Allah has graced the human mind with a thirst for wisdom...
Allah has graced the human mind with a thirst for wisdom, and the wisdom sought includes knowledge of the things of which religion speaks, as well as skill in practical evaluations and the sort of precision in which logicians, mathematicians and physicists take pride, and other things, such as history, as well. The philosophical quest is one which propels the seeker to some degree of understanding of all these areas and an attempt to fit them together.
From time to time philosophy might devote too much attention to a single dimension of understanding, resulting in waves of logicism or empiricism or historicism, but the structure of the human spirit ultimately cannot be satisfied with a narrow slot from which to view reality.

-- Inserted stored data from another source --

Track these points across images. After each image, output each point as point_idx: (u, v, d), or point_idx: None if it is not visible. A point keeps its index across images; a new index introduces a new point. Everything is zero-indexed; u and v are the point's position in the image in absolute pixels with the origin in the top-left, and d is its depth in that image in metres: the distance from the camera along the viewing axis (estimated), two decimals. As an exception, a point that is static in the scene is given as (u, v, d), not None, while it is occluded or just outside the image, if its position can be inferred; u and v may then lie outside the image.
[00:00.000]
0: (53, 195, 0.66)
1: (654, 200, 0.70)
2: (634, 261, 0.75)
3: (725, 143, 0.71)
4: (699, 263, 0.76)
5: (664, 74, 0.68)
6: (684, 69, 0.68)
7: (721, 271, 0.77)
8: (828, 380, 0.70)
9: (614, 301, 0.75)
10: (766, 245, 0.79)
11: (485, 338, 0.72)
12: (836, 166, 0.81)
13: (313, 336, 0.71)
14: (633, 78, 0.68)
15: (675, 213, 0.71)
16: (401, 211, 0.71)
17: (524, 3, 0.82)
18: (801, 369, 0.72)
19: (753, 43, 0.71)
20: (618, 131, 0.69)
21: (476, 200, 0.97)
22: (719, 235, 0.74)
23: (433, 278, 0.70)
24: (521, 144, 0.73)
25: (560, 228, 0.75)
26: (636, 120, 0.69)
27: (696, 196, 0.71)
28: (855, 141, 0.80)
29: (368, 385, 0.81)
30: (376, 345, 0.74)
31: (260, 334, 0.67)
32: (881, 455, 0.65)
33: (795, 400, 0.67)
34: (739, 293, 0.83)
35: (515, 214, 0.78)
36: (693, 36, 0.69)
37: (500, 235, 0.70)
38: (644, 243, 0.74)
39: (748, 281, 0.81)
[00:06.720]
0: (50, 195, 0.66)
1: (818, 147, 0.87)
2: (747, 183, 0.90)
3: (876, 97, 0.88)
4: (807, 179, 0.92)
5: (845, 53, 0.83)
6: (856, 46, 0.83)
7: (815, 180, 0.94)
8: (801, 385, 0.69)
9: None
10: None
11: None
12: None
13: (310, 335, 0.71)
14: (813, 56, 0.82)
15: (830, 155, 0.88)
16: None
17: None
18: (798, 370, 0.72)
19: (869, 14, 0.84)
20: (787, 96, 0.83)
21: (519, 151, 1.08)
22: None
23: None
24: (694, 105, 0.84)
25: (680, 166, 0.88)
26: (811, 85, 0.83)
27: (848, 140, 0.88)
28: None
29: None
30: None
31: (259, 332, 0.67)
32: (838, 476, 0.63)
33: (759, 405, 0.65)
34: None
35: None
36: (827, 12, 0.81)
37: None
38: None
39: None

I am told that Sohravardi Maqtul said that a person who is not able to leave his body at will is not a real philosopher.
I am not sure what this means, but it suggests to me the philosophical need to escape the confines of a physical perspective, the need to succumb to what some have derided as " the transcendental temptation ."[^30] Theology, on the other hand, is much more limited than philosophy. The business of theology is not to offer a comprehensive theory of reality, but merely to show that there is a Supreme Reality and how this is related to lesser things.

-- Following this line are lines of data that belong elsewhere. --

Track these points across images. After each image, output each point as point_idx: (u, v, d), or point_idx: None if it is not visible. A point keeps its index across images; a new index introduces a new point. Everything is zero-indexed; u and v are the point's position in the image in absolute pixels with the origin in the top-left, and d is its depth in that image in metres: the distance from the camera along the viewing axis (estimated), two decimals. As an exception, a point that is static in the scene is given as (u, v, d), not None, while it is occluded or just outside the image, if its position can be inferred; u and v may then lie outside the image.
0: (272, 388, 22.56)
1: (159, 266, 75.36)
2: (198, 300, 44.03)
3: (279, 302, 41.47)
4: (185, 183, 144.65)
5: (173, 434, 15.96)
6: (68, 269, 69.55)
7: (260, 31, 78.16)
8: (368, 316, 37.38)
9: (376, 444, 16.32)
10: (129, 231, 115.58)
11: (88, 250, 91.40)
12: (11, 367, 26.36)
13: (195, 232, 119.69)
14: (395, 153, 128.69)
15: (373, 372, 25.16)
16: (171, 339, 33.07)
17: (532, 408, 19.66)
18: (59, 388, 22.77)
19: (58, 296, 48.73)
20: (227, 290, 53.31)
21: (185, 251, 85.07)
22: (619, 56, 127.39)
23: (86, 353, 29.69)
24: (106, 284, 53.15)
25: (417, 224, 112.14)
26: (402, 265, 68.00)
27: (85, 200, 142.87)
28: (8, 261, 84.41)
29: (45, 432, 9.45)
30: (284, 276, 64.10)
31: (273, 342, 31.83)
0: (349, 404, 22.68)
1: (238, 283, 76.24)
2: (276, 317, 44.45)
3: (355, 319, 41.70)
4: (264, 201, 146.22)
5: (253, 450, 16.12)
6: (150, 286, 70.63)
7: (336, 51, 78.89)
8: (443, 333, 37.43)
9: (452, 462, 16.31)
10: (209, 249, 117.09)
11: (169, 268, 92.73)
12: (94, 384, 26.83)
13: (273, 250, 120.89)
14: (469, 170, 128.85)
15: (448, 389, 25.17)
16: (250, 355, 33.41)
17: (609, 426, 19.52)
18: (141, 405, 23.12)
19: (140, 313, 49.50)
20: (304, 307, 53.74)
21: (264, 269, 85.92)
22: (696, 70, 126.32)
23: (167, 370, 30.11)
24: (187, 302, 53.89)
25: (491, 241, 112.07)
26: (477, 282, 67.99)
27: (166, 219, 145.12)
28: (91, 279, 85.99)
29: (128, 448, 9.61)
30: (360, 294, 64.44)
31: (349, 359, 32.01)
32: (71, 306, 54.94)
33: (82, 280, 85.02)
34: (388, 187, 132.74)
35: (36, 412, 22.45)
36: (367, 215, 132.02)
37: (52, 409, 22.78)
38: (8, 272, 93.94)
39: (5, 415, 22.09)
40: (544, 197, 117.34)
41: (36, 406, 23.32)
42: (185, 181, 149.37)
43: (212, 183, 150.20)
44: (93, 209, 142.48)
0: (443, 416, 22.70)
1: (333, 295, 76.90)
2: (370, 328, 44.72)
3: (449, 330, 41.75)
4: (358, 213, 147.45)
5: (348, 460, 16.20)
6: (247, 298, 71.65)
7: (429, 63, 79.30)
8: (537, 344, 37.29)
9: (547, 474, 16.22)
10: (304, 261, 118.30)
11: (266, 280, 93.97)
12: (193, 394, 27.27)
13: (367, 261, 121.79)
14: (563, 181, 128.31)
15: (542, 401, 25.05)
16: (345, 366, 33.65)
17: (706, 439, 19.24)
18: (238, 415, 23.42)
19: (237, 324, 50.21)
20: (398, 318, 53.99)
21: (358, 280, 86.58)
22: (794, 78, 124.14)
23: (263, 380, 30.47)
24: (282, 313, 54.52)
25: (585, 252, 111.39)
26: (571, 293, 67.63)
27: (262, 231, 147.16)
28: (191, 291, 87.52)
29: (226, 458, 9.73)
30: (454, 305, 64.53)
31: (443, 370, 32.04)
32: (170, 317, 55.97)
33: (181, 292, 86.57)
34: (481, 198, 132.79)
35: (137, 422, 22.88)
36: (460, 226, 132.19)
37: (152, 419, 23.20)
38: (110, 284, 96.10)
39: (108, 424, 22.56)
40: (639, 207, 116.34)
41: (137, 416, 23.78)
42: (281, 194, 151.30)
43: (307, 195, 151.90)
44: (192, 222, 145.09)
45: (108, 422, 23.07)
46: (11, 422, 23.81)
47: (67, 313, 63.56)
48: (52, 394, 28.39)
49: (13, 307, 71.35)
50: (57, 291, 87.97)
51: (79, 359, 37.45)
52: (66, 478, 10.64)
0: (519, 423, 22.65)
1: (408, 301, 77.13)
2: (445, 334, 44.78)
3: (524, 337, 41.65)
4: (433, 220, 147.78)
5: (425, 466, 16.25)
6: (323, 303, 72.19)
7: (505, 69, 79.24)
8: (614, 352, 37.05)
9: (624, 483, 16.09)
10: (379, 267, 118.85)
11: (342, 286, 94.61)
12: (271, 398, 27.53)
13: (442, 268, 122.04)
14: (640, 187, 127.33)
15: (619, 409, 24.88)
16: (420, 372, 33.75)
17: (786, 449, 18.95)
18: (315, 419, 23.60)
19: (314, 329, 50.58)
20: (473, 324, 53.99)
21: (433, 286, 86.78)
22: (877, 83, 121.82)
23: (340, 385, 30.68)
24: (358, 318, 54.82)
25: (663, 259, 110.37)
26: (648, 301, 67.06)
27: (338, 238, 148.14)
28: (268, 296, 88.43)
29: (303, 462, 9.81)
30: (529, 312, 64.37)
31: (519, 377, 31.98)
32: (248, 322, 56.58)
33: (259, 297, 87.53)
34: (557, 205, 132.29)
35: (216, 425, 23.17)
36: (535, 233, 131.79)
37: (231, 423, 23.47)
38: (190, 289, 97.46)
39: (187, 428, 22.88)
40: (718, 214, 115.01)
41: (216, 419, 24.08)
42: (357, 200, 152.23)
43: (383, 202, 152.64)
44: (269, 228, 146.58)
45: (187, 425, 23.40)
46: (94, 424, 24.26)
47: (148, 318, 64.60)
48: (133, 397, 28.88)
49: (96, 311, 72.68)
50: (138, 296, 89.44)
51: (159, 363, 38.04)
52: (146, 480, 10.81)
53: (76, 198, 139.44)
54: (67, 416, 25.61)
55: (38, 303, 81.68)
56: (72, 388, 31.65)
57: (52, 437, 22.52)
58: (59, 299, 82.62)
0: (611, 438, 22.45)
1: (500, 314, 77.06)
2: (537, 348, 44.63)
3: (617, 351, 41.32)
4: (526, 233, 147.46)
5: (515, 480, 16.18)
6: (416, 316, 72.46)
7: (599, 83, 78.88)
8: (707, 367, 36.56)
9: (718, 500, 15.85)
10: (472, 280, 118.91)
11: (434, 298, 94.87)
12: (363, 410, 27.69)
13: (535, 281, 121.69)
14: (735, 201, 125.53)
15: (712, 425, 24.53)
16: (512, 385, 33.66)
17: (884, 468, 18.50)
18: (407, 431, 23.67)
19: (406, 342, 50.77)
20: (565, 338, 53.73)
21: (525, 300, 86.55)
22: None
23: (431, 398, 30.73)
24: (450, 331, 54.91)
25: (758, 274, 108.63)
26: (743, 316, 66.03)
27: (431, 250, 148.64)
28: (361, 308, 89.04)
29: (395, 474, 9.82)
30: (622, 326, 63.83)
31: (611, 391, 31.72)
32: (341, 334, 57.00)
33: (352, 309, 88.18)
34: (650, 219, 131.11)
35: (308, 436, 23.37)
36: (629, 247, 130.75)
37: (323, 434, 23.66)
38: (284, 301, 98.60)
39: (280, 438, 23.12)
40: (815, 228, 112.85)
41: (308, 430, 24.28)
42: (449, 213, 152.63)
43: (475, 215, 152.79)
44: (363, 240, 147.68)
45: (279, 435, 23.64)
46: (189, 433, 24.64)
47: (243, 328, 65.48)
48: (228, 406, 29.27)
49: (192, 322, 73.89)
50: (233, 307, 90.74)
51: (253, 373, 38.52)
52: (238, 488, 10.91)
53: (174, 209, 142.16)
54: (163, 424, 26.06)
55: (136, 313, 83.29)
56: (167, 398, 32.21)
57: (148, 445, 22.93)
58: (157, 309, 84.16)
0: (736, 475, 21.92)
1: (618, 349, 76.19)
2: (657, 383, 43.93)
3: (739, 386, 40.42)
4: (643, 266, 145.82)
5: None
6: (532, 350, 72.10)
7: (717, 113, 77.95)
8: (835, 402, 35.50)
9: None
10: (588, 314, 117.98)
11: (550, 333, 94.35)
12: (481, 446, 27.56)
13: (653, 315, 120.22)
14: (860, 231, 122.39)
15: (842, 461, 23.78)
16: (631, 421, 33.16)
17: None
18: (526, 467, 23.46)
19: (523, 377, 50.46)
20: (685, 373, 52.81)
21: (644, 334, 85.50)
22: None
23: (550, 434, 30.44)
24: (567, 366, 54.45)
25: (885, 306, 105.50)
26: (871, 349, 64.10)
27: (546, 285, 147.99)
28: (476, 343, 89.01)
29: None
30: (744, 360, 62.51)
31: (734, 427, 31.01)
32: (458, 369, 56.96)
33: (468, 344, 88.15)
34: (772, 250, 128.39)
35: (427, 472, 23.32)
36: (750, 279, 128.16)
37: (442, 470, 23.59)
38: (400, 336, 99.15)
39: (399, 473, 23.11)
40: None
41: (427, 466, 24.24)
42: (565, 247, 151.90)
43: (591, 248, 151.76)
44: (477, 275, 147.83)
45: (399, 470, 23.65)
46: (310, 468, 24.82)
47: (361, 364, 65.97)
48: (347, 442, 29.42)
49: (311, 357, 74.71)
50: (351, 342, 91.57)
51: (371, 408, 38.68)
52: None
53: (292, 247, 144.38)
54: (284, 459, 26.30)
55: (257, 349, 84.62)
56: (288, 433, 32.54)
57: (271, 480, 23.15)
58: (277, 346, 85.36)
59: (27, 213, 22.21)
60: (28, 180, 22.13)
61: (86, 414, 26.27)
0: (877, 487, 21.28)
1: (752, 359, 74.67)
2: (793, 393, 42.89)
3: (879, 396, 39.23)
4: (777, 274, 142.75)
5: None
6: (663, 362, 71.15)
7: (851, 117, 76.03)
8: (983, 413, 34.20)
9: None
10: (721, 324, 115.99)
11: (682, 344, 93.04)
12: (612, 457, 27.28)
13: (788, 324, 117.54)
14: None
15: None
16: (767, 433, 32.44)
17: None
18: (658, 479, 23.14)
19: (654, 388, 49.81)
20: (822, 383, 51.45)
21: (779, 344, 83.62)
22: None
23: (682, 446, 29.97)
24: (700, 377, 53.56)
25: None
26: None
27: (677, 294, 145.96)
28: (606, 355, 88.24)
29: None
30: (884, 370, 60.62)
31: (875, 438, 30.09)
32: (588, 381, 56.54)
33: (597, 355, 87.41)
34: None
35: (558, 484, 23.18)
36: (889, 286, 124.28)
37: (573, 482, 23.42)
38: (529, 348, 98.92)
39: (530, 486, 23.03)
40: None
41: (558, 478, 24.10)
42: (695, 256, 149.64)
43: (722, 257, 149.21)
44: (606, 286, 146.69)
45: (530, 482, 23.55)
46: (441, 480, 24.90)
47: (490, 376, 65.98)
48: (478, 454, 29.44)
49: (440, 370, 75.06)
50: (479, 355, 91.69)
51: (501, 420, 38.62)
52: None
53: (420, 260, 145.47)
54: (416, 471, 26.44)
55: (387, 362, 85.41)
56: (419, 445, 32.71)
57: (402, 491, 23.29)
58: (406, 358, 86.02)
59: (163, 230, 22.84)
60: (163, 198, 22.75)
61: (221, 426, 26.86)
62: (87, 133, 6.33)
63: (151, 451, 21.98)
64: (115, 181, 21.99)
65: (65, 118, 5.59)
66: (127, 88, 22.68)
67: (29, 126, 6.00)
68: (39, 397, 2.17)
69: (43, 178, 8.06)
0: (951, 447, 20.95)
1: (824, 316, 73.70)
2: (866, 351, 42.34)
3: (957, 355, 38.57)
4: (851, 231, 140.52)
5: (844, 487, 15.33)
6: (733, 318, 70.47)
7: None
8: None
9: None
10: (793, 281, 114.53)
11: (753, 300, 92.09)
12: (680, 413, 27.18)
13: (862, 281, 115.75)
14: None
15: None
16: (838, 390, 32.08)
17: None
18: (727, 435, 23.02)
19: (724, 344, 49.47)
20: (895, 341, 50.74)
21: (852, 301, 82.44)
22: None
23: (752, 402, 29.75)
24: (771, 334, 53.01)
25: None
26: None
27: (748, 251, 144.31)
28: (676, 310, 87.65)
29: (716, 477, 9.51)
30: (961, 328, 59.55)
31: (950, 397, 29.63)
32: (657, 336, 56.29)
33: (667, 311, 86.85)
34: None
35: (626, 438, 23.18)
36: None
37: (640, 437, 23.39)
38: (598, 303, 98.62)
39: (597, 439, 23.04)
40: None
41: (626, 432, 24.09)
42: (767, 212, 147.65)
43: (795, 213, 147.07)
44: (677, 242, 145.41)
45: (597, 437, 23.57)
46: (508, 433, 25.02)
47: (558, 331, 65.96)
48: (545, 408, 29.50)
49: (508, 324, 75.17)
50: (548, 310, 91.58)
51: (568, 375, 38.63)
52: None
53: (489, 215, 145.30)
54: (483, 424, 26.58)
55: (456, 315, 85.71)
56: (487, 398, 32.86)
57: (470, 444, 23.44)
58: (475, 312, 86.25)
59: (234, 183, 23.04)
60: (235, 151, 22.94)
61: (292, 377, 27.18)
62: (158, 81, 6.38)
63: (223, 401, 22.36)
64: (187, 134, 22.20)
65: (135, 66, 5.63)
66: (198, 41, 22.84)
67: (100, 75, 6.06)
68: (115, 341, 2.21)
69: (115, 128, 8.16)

Without some attention to philosophy, the business of theology is not likely to be very profitable, because we do not get a very clear picture of God's relation to the world unless we pay some attention to what the world is supposed to look like. This does not mean that theology has to give an absolute stamp of approval to some particular metaphysical speculation, but theologians should not shy away from metaphysical issues either.

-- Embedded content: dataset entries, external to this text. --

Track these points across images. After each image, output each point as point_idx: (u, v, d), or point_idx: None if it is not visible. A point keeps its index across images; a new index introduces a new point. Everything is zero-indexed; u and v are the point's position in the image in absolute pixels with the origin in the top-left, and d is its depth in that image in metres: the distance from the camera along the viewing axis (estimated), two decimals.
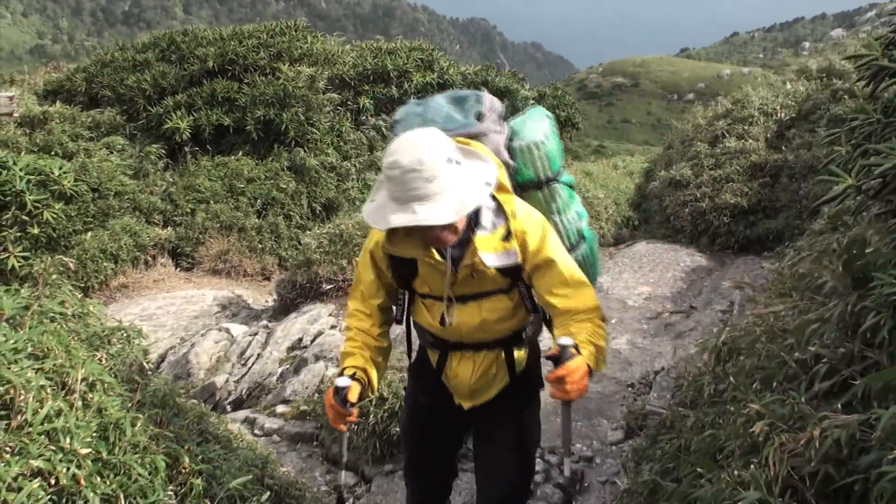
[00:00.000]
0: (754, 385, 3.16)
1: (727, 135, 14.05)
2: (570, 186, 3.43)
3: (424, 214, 2.57)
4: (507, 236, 2.87)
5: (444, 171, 2.59)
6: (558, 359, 2.63)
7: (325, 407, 2.99)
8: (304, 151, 15.32)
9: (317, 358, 7.79)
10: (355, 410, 3.01)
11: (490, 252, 2.85)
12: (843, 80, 13.04)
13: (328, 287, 9.91)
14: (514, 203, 2.91)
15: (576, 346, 2.66)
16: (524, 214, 2.92)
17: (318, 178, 15.06)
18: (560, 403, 2.81)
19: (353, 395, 2.94)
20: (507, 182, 2.96)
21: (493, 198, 2.89)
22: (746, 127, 13.94)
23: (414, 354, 3.57)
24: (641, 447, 4.84)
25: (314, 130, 15.74)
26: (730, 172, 12.96)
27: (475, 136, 3.06)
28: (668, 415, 4.83)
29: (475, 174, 2.76)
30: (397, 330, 3.70)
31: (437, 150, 2.60)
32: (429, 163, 2.56)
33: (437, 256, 2.88)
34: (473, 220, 2.86)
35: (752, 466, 2.59)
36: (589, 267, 3.40)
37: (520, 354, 3.22)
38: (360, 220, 10.55)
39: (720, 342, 3.64)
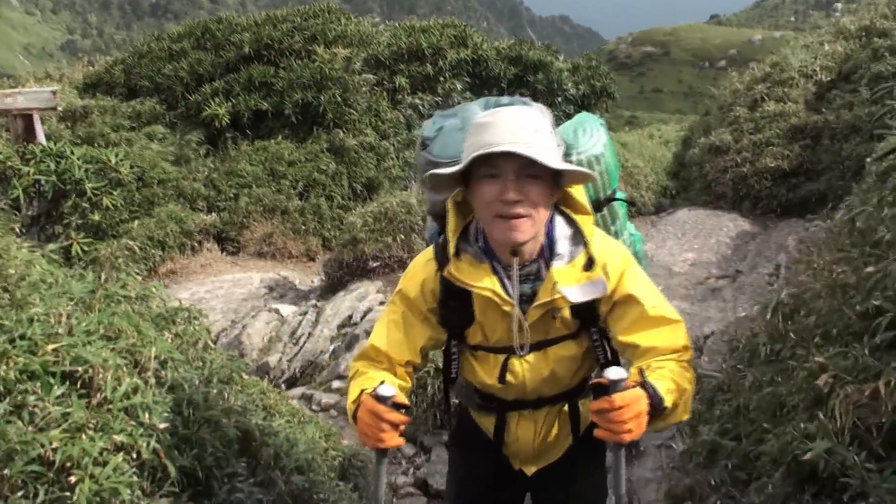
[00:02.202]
0: (815, 339, 3.19)
1: (766, 98, 13.89)
2: (626, 202, 2.95)
3: (531, 151, 2.12)
4: (590, 264, 2.32)
5: (547, 133, 2.23)
6: (606, 391, 2.00)
7: (361, 425, 2.24)
8: (343, 132, 15.35)
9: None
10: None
11: (572, 285, 2.30)
12: (885, 38, 12.80)
13: (375, 264, 10.03)
14: (592, 227, 2.40)
15: (643, 384, 2.06)
16: (603, 241, 2.42)
17: (358, 159, 15.08)
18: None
19: (402, 398, 2.29)
20: (586, 202, 2.42)
21: (570, 222, 2.39)
22: (786, 90, 13.77)
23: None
24: (697, 410, 4.87)
25: (352, 111, 15.76)
26: (770, 136, 12.84)
27: None
28: (723, 377, 4.87)
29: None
30: None
31: (544, 118, 2.30)
32: (535, 118, 2.24)
33: (500, 290, 2.33)
34: (547, 249, 2.35)
35: (817, 419, 2.63)
36: None
37: (585, 407, 2.61)
38: (403, 197, 10.63)
39: (781, 298, 3.65)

Theology is well served by philosophy if it interacts with philosophical ideas without developing a dependency for a single philosophical way of doing things. Philosophy, too, perhaps finds its true vocation in service to theology. For if philosophy is to fulfill its goal of providing an intelligible comprehensive synthesis, it must make room for theological truth and knowledge of that truth, that is, by providing for the needs of theology.